View from the Auckland Sky Tower. mbrand85/Shutterstock

Singapore nationals to be exempted from controversial law banning home sales to foreigners.

By Property Report

The New Zealand government has announced that Singapore will be a “carve-out” nation, granting citizens in the Southeast Asian city-state the right to buy property in the archipelago, Stuff reported.

Singapore nationals will join Australians and certain types of visa holders in an exemption from a controversial bill seeking to ban sales in the Kiwi residential property market to foreigners.

Deputy Prime Minister Winston Peters noted that New Zealand has a side-letter agreement with Singapore if denizens from the latter begin buying homes at such significant quantities.

Proponents behind the bill have imputed declining affordability in Kiwi homes to a large presence of foreign speculators in the market.

In addition to exemptions for Singaporean buyers, the Kiwi government announced it would relax provisions of the foreign buyers ban for apartment seekers, a move Peters called a “smartening up” of the law.

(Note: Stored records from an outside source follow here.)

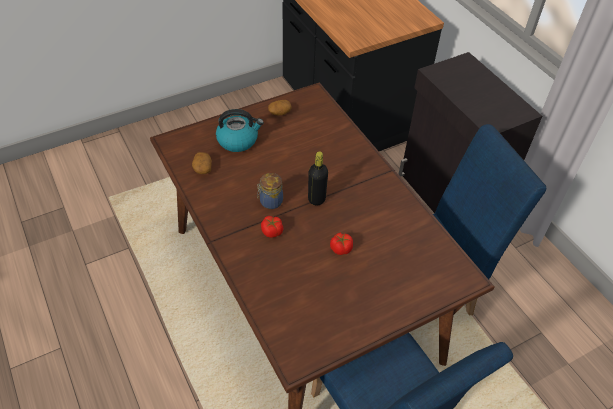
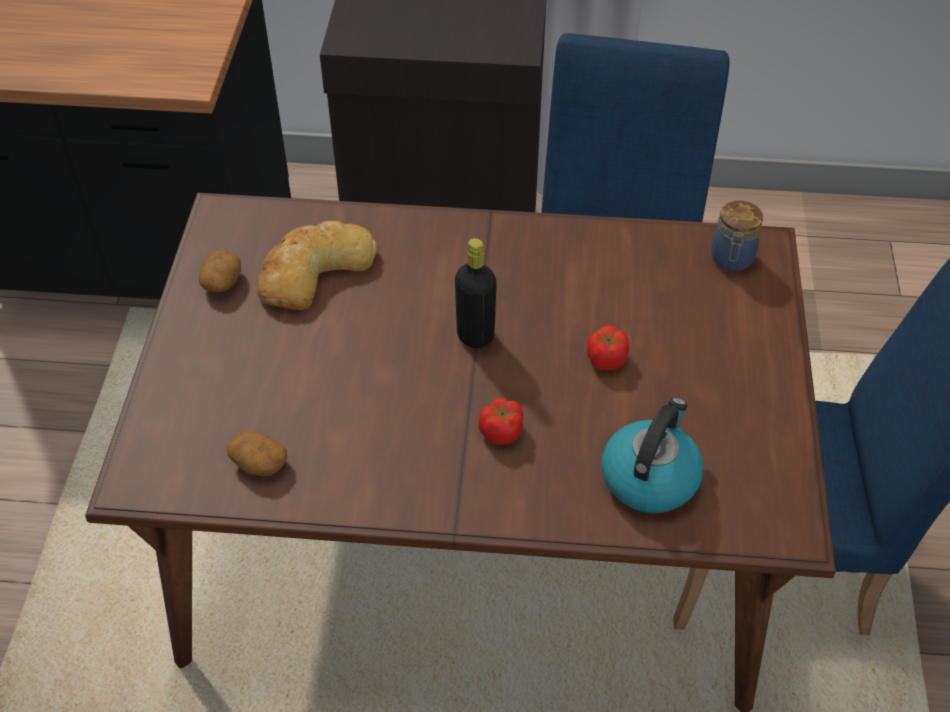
camera: 55 degrees left, 0 degrees up
(238, 140) = (236, 375): kettle -> kettle (649, 477)
(270, 202) = (430, 402): jar -> jar (731, 259)
(308, 133) = (313, 270): none -> bread

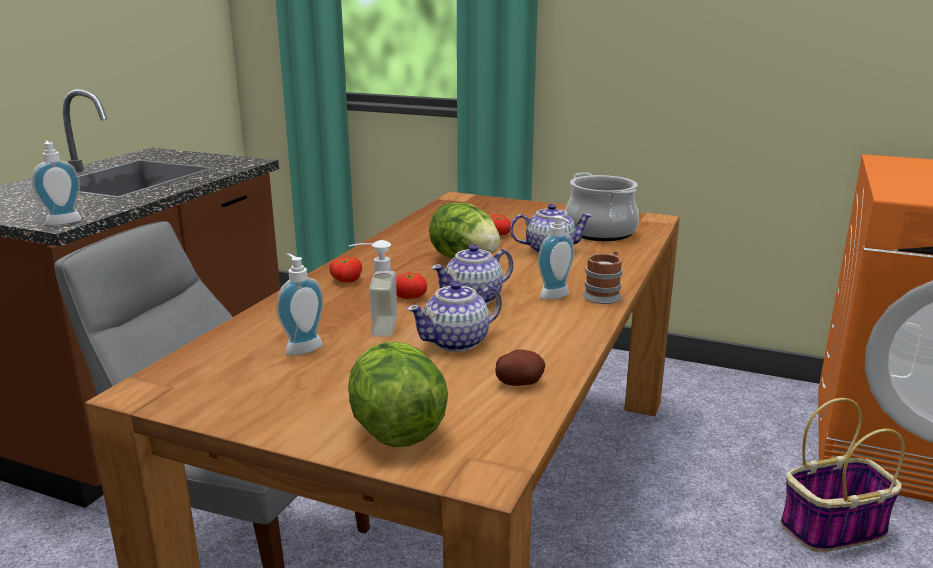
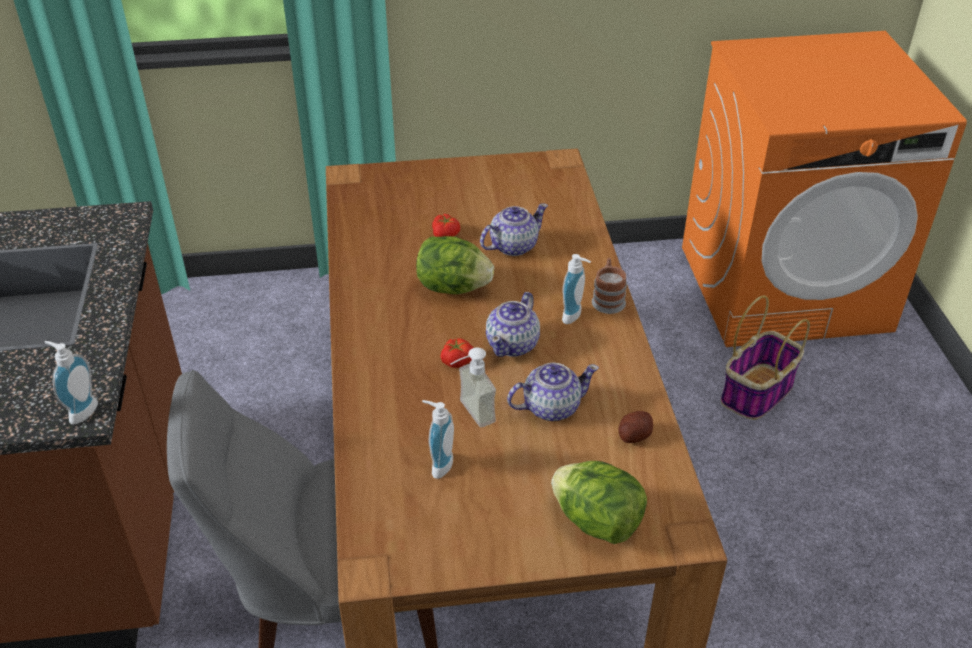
camera: 30 degrees left, 20 degrees up
(345, 280) = (378, 359): tomato -> none
(457, 342) = (550, 407): teapot -> teapot turned 135 degrees counterclockwise
(599, 232) = (531, 200): cooking pot -> none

As suggested by members of the Finance and Expenditure Committee, the bill will allow foreign buyers to keep apartments bought off-plan, as long as the units are part of a project with 20 or more units.

More: It’s a ‘hiatus’ for the Auckland housing market

The bill originally called for foreign buyers to sell the apartments once the building was completed.

Up to 60 percent of apartments may also be purchased by offshore buyers under the new provisions.

Trade Minister David Parker acknowledged that the the ban, in its original language, could have hurt investment in new housing in Auckland.

“We’ve decided that if they are multi-storey apartment they can be held for leasing but not owner-occupying,” Parker said.

Local and international bodies have criticised the ban, with the IMF calling it “discriminatory”.

The Real Estate Institute of New Zealand expressed some measured enthusiasm over the new rules.

“We welcome the fact that the Select Committee has listened to some of the criticisms around restrictions on off-the-plan sales,” the institute’s chief executive Bindi Norwell said.